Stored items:
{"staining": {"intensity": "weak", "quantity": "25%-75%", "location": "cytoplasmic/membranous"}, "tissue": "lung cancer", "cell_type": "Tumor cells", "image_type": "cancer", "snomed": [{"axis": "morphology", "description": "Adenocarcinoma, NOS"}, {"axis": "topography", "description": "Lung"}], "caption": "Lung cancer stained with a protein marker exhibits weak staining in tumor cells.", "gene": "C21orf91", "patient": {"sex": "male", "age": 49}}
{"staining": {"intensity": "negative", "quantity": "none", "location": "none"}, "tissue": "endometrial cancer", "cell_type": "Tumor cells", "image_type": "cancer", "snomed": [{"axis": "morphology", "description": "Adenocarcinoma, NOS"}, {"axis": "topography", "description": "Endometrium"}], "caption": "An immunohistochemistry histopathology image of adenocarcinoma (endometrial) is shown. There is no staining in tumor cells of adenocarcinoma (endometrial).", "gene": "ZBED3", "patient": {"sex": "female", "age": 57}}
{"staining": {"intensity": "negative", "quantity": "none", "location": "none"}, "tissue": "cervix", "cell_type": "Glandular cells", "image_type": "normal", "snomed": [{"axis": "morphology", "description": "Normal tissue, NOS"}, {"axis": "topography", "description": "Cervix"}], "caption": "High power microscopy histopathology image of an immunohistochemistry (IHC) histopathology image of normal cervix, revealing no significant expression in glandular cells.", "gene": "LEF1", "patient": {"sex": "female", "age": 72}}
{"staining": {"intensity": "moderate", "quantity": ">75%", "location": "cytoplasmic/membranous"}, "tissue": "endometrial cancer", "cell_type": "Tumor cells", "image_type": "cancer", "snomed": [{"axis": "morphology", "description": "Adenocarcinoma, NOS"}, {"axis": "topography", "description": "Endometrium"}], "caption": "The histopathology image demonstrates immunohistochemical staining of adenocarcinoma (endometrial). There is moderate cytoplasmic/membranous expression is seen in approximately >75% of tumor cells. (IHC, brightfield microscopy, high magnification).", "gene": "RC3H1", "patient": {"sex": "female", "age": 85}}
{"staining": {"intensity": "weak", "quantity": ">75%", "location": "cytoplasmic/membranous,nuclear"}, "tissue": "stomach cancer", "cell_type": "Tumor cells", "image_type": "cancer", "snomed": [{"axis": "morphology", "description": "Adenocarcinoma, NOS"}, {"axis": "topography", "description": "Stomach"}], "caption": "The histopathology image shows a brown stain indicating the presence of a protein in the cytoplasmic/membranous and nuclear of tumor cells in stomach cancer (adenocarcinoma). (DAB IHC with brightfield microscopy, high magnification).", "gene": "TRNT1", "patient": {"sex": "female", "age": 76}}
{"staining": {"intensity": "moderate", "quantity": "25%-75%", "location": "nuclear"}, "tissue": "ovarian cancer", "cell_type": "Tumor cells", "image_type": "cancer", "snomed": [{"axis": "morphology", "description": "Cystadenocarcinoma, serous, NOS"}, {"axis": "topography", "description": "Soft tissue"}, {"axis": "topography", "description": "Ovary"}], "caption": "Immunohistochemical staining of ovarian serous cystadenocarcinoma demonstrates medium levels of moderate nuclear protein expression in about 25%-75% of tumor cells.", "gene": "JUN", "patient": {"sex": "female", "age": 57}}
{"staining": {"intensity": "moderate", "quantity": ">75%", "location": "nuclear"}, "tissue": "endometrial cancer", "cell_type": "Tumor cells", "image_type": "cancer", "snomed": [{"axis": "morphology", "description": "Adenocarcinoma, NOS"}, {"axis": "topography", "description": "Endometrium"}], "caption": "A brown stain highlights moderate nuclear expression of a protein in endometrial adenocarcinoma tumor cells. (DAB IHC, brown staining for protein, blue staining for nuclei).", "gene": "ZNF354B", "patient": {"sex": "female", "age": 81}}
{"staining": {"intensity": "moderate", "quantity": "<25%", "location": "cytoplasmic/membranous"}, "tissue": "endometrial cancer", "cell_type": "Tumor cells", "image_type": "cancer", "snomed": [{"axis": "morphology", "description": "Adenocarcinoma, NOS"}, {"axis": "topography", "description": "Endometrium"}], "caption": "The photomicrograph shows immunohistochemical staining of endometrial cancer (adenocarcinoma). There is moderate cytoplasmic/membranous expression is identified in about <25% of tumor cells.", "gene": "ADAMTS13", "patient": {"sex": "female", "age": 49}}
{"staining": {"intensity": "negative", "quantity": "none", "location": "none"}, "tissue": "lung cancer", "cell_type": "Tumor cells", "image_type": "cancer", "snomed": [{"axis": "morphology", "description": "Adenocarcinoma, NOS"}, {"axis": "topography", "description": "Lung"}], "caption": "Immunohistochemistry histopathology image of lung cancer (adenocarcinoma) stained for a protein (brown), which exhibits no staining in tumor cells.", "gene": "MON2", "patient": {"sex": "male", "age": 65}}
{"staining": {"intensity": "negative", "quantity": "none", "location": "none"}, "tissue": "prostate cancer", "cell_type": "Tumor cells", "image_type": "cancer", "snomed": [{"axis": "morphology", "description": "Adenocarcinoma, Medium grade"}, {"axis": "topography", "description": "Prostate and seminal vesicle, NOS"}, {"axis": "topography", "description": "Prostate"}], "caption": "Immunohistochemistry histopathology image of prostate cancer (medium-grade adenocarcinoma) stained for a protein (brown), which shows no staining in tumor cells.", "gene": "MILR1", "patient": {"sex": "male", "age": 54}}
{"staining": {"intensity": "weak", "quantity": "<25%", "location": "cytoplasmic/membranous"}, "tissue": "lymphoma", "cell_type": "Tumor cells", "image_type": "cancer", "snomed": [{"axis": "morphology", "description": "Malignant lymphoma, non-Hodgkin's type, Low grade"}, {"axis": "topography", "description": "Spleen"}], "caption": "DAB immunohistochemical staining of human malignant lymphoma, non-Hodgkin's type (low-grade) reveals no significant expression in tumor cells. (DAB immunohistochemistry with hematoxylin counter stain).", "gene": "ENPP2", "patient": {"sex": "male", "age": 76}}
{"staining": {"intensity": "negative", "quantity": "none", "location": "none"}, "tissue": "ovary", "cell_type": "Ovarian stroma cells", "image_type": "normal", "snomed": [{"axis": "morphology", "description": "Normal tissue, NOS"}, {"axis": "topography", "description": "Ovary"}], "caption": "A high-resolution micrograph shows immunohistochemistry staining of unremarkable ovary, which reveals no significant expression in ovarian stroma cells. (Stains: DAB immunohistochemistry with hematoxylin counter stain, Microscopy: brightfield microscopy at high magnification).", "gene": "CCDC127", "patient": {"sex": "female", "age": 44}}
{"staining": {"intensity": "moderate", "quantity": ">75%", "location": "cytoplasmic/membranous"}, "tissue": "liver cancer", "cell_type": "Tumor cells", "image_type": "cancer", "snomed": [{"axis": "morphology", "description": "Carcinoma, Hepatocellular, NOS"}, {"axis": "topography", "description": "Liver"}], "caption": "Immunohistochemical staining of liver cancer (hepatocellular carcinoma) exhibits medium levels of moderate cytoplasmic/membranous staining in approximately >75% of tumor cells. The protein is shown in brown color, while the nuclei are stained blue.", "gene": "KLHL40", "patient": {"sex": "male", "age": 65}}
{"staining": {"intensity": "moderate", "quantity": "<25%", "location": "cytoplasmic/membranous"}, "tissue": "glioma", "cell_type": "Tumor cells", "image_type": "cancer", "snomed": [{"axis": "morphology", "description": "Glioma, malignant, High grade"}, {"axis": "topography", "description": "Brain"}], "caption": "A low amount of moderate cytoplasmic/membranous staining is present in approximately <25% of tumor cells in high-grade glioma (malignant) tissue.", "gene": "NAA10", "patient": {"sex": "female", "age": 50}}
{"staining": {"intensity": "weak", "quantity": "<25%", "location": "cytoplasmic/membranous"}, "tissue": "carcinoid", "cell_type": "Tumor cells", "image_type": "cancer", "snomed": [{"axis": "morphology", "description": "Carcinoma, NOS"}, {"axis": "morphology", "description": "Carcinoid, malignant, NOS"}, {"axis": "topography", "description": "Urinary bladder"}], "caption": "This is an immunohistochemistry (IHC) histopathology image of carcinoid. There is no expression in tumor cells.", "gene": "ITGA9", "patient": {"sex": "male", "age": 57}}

* HOW TO COMPLETE THIS TASK *
Only the lines above from the one with "photomicrograph shows immunohistochemical" through the one with "image of lung" should be duplicated, character for character.

* PROBLEM SOLUTION *
{"staining": {"intensity": "moderate", "quantity": "<25%", "location": "cytoplasmic/membranous"}, "tissue": "endometrial cancer", "cell_type": "Tumor cells", "image_type": "cancer", "snomed": [{"axis": "morphology", "description": "Adenocarcinoma, NOS"}, {"axis": "topography", "description": "Endometrium"}], "caption": "The photomicrograph shows immunohistochemical staining of endometrial cancer (adenocarcinoma). There is moderate cytoplasmic/membranous expression is identified in about <25% of tumor cells.", "gene": "ADAMTS13", "patient": {"sex": "female", "age": 49}}
{"staining": {"intensity": "negative", "quantity": "none", "location": "none"}, "tissue": "lung cancer", "cell_type": "Tumor cells", "image_type": "cancer", "snomed": [{"axis": "morphology", "description": "Adenocarcinoma, NOS"}, {"axis": "topography", "description": "Lung"}], "caption": "Immunohistochemistry histopathology image of lung cancer (adenocarcinoma) stained for a protein (brown), which exhibits no staining in tumor cells.", "gene": "MON2", "patient": {"sex": "male", "age": 65}}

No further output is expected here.